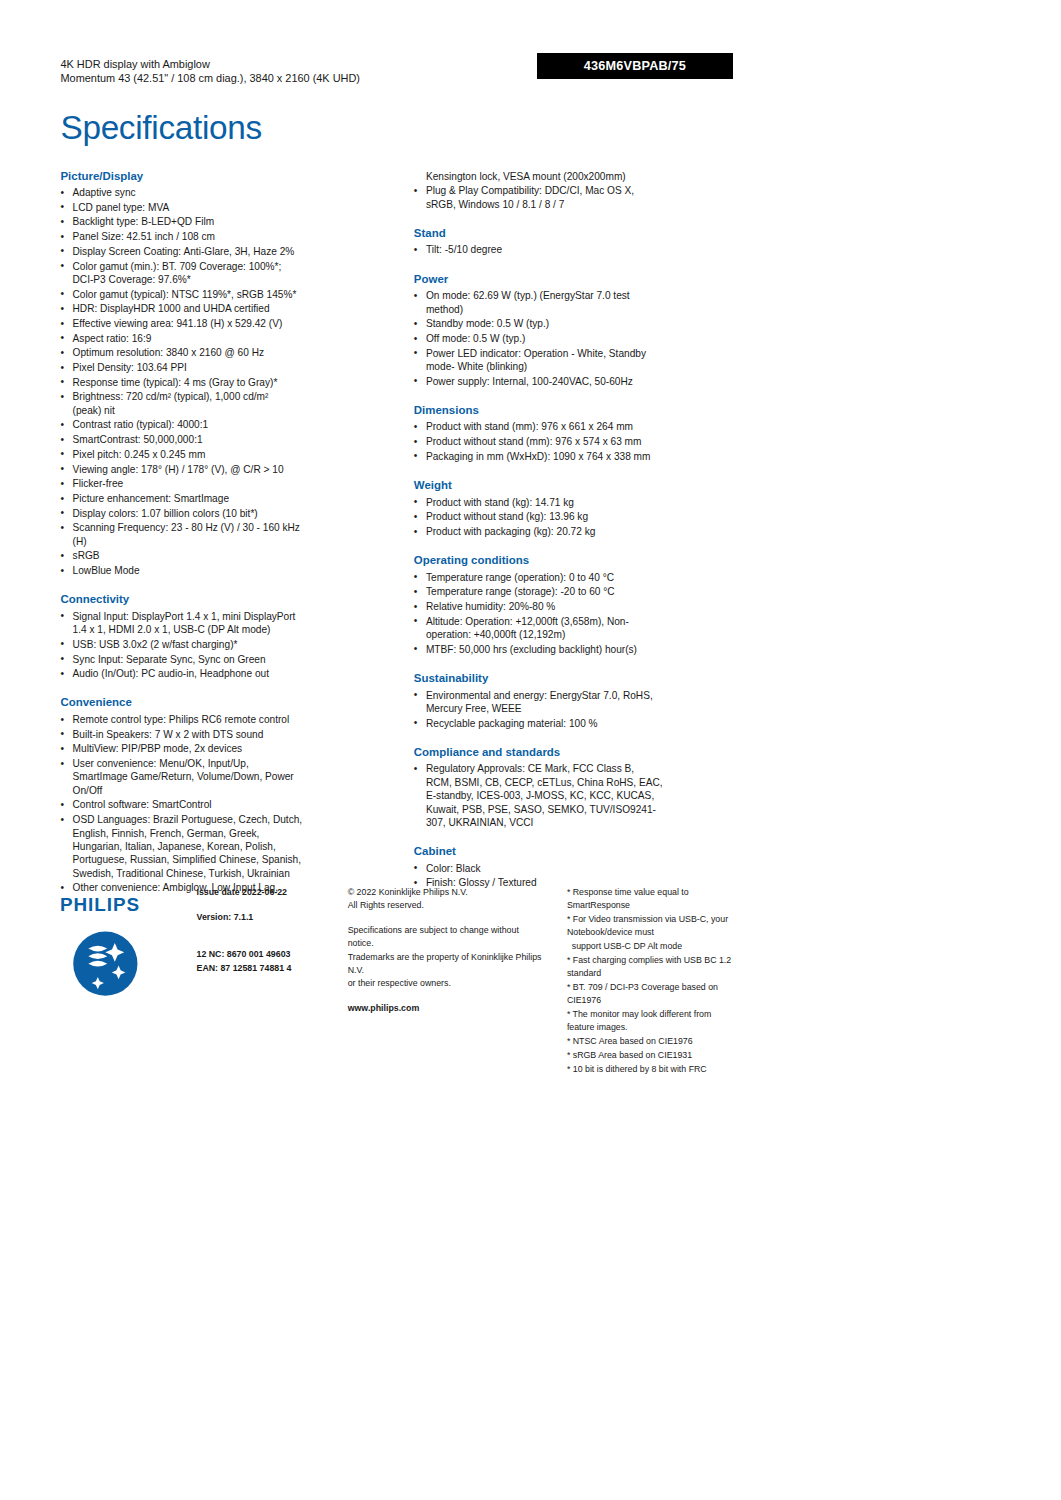4K HDR display with Ambiglow
Momentum 43 (42.51" / 108 cm diag.), 3840 x 2160 (4K UHD)
436M6VBPAB/75
Specifications
Picture/Display
Adaptive sync
LCD panel type: MVA
Backlight type: B-LED+QD Film
Panel Size: 42.51 inch / 108 cm
Display Screen Coating: Anti-Glare, 3H, Haze 2%
Color gamut (min.): BT. 709 Coverage: 100%*;
DCI-P3 Coverage: 97.6%*
Color gamut (typical): NTSC 119%*, sRGB 145%*
HDR: DisplayHDR 1000 and UHDA certified
Effective viewing area: 941.18 (H) x 529.42 (V)
Aspect ratio: 16:9
Optimum resolution: 3840 x 2160 @ 60 Hz
Pixel Density: 103.64 PPI
Response time (typical): 4 ms (Gray to Gray)*
Brightness: 720 cd/m² (typical), 1,000 cd/m²
(peak) nit
Contrast ratio (typical): 4000:1
SmartContrast: 50,000,000:1
Pixel pitch: 0.245 x 0.245 mm
Viewing angle: 178° (H) / 178° (V), @ C/R > 10
Flicker-free
Picture enhancement: SmartImage
Display colors: 1.07 billion colors (10 bit*)
Scanning Frequency: 23 - 80 Hz (V) / 30 - 160 kHz
(H)
sRGB
LowBlue Mode
Connectivity
Signal Input: DisplayPort 1.4 x 1, mini DisplayPort
1.4 x 1, HDMI 2.0 x 1, USB-C (DP Alt mode)
USB: USB 3.0x2 (2 w/fast charging)*
Sync Input: Separate Sync, Sync on Green
Audio (In/Out): PC audio-in, Headphone out
Convenience
Remote control type: Philips RC6 remote control
Built-in Speakers: 7 W x 2 with DTS sound
MultiView: PIP/PBP mode, 2x devices
User convenience: Menu/OK, Input/Up,
SmartImage Game/Return, Volume/Down, Power
On/Off
Control software: SmartControl
OSD Languages: Brazil Portuguese, Czech, Dutch,
English, Finnish, French, German, Greek,
Hungarian, Italian, Japanese, Korean, Polish,
Portuguese, Russian, Simplified Chinese, Spanish,
Swedish, Traditional Chinese, Turkish, Ukrainian
Other convenience: Ambiglow, Low Input Lag,
Kensington lock, VESA mount (200x200mm)
Plug & Play Compatibility: DDC/CI, Mac OS X,
sRGB, Windows 10 / 8.1 / 8 / 7
Stand
Tilt: -5/10 degree
Power
On mode: 62.69 W (typ.) (EnergyStar 7.0 test
method)
Standby mode: 0.5 W (typ.)
Off mode: 0.5 W (typ.)
Power LED indicator: Operation - White, Standby
mode- White (blinking)
Power supply: Internal, 100-240VAC, 50-60Hz
Dimensions
Product with stand (mm): 976 x 661 x 264 mm
Product without stand (mm): 976 x 574 x 63 mm
Packaging in mm (WxHxD): 1090 x 764 x 338 mm
Weight
Product with stand (kg): 14.71 kg
Product without stand (kg): 13.96 kg
Product with packaging (kg): 20.72 kg
Operating conditions
Temperature range (operation): 0 to 40 °C
Temperature range (storage): -20 to 60 °C
Relative humidity: 20%-80 %
Altitude: Operation: +12,000ft (3,658m), Non-
operation: +40,000ft (12,192m)
MTBF: 50,000 hrs (excluding backlight) hour(s)
Sustainability
Environmental and energy: EnergyStar 7.0, RoHS,
Mercury Free, WEEE
Recyclable packaging material: 100 %
Compliance and standards
Regulatory Approvals: CE Mark, FCC Class B,
RCM, BSMI, CB, CECP, cETLus, China RoHS, EAC,
E-standby, ICES-003, J-MOSS, KC, KCC, KUCAS,
Kuwait, PSB, PSE, SASO, SEMKO, TUV/ISO9241-
307, UKRAINIAN, VCCI
Cabinet
Color: Black
Finish: Glossy / Textured
PHILIPS
Issue date 2022-06-22
Version: 7.1.1
12 NC: 8670 001 49603
EAN: 87 12581 74881 4
© 2022 Koninklijke Philips N.V.
All Rights reserved.
Specifications are subject to change without notice.
Trademarks are the property of Koninklijke Philips N.V.
or their respective owners.
www.philips.com
* Response time value equal to SmartResponse
* For Video transmission via USB-C, your Notebook/device must
support USB-C DP Alt mode
* Fast charging complies with USB BC 1.2 standard
* BT. 709 / DCI-P3 Coverage based on CIE1976
* The monitor may look different from feature images.
* NTSC Area based on CIE1976
* sRGB Area based on CIE1931
* 10 bit is dithered by 8 bit with FRC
---+---
- Exercise goal: When pictures appear in the records above, leave them out and reproduce exactly each line from the first through the line containing "Display Screen Coating: Anti-Glare, 3H, Haze", both included.

- The answer:
4K HDR display with Ambiglow
Momentum 43 (42.51" / 108 cm diag.), 3840 x 2160 (4K UHD)
436M6VBPAB/75
Specifications
Picture/Display
Adaptive sync
LCD panel type: MVA
Backlight type: B-LED+QD Film
Panel Size: 42.51 inch / 108 cm
Display Screen Coating: Anti-Glare, 3H, Haze 2%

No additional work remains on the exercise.